■ Dataset excerpts:
· · · · · · ·

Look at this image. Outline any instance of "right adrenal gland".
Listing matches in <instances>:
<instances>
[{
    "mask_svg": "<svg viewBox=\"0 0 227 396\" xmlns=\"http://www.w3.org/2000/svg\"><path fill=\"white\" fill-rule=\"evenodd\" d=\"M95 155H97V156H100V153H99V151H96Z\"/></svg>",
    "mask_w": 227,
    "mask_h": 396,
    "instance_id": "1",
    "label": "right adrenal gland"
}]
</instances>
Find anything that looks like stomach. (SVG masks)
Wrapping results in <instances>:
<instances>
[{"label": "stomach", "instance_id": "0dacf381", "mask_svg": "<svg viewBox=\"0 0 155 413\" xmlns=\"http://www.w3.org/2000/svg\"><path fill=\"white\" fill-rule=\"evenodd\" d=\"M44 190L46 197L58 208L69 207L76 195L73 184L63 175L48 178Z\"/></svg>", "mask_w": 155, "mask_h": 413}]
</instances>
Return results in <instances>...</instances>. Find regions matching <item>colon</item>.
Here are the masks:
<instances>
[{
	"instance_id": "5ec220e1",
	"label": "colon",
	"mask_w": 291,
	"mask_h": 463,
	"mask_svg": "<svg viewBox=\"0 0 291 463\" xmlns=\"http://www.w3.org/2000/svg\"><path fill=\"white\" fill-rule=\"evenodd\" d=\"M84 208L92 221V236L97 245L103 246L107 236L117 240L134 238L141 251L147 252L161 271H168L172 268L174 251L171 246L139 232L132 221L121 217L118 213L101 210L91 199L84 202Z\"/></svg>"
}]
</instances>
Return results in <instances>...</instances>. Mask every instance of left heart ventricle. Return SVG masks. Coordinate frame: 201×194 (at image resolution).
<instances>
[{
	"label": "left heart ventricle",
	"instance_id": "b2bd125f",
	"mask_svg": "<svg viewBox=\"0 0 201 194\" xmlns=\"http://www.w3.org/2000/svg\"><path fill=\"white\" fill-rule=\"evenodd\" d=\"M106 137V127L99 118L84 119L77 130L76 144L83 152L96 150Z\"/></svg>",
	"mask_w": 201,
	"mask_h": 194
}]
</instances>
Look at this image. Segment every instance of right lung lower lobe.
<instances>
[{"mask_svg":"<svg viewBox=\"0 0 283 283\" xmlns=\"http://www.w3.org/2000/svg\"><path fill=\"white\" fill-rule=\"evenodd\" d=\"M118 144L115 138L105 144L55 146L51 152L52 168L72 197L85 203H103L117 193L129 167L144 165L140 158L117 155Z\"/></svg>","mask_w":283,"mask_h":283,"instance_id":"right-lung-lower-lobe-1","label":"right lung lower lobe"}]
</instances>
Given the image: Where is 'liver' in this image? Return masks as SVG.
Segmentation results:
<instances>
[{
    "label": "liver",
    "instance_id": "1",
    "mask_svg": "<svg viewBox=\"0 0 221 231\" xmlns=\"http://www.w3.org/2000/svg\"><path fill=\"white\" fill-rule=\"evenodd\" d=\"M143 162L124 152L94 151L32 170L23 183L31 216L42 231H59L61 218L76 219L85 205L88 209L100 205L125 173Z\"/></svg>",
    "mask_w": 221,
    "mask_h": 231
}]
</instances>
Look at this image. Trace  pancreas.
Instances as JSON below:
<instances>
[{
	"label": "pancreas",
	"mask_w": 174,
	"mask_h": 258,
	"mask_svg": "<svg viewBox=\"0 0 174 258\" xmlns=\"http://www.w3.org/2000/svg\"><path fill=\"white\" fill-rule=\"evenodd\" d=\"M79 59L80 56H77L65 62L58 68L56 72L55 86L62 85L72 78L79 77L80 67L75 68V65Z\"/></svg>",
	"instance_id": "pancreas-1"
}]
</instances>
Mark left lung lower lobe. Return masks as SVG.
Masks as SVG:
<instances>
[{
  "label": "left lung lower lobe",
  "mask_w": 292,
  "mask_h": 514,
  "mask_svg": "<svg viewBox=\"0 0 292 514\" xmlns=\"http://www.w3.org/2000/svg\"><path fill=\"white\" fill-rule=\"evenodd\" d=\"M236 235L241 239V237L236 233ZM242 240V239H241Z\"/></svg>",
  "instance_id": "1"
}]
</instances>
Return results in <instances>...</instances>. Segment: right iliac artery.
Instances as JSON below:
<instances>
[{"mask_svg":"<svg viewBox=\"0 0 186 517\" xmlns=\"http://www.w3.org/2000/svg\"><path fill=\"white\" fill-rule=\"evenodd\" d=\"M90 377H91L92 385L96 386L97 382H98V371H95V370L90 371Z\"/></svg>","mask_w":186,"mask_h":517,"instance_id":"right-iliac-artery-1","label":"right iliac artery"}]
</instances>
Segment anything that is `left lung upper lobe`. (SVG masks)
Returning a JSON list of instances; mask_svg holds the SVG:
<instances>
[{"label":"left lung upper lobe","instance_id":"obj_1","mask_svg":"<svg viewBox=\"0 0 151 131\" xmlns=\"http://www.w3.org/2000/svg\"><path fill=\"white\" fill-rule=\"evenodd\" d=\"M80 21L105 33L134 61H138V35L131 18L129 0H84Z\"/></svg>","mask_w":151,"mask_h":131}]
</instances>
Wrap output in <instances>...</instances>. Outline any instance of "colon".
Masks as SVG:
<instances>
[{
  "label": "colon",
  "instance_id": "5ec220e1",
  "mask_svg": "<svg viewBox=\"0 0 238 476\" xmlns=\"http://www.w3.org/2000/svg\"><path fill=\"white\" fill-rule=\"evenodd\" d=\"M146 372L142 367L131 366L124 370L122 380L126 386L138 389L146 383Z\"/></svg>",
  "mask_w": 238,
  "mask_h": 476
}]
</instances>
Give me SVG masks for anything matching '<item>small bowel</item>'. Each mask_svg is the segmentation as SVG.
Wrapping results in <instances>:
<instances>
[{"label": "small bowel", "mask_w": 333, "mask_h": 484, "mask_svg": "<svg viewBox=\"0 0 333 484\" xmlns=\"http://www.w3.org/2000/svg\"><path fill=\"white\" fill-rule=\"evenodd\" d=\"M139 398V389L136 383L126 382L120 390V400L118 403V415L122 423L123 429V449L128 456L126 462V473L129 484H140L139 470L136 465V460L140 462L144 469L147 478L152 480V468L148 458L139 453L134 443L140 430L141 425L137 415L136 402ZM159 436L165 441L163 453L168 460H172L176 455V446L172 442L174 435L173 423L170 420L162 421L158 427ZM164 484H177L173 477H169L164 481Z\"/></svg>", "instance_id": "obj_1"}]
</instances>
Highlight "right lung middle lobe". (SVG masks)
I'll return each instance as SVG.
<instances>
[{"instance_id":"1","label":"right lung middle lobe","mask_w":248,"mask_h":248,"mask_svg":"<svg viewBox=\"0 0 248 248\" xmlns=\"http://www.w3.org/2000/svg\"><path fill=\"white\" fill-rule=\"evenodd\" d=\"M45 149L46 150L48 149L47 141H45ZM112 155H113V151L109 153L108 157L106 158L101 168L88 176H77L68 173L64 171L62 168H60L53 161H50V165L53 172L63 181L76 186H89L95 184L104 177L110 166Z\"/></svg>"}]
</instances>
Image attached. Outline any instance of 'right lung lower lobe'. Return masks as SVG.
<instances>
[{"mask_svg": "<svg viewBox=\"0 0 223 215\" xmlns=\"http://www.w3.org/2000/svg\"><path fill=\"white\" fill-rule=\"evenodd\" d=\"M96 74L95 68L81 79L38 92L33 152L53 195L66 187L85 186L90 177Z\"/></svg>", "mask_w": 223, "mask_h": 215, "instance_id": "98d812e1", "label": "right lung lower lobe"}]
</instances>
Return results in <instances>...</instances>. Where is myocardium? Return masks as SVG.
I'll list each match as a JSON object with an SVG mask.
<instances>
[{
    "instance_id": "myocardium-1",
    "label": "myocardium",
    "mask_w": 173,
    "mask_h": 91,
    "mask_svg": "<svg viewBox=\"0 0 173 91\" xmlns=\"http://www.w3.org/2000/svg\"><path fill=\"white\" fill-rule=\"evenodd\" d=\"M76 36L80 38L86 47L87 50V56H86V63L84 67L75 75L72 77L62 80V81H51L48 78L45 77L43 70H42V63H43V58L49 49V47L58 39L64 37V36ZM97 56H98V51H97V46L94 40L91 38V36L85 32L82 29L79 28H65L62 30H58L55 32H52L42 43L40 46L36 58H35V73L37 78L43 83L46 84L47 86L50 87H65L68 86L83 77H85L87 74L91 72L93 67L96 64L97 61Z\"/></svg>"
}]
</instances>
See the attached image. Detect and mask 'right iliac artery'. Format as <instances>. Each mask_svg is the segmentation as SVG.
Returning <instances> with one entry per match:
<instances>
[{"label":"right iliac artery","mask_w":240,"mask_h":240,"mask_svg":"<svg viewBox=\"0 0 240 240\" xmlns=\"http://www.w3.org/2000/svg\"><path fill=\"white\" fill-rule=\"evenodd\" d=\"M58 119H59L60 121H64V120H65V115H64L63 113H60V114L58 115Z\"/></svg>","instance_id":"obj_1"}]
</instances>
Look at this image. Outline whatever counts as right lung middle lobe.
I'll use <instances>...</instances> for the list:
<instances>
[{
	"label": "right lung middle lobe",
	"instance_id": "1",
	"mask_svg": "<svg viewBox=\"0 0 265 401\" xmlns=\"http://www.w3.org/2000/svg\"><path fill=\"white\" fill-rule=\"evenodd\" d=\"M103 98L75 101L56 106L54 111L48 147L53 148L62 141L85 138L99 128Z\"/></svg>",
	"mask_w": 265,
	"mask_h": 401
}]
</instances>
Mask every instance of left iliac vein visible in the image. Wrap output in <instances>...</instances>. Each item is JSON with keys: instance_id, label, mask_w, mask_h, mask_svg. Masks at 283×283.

· · · · · · ·

■ Goal: Pick out every line in the listing above that contains the word "stomach", and copy each one in full.

■ Final result:
Find anything that looks like stomach. (SVG masks)
[{"label": "stomach", "instance_id": "0dacf381", "mask_svg": "<svg viewBox=\"0 0 155 413\" xmlns=\"http://www.w3.org/2000/svg\"><path fill=\"white\" fill-rule=\"evenodd\" d=\"M44 190L46 197L58 208L69 207L76 195L73 184L63 175L48 178Z\"/></svg>", "mask_w": 155, "mask_h": 413}]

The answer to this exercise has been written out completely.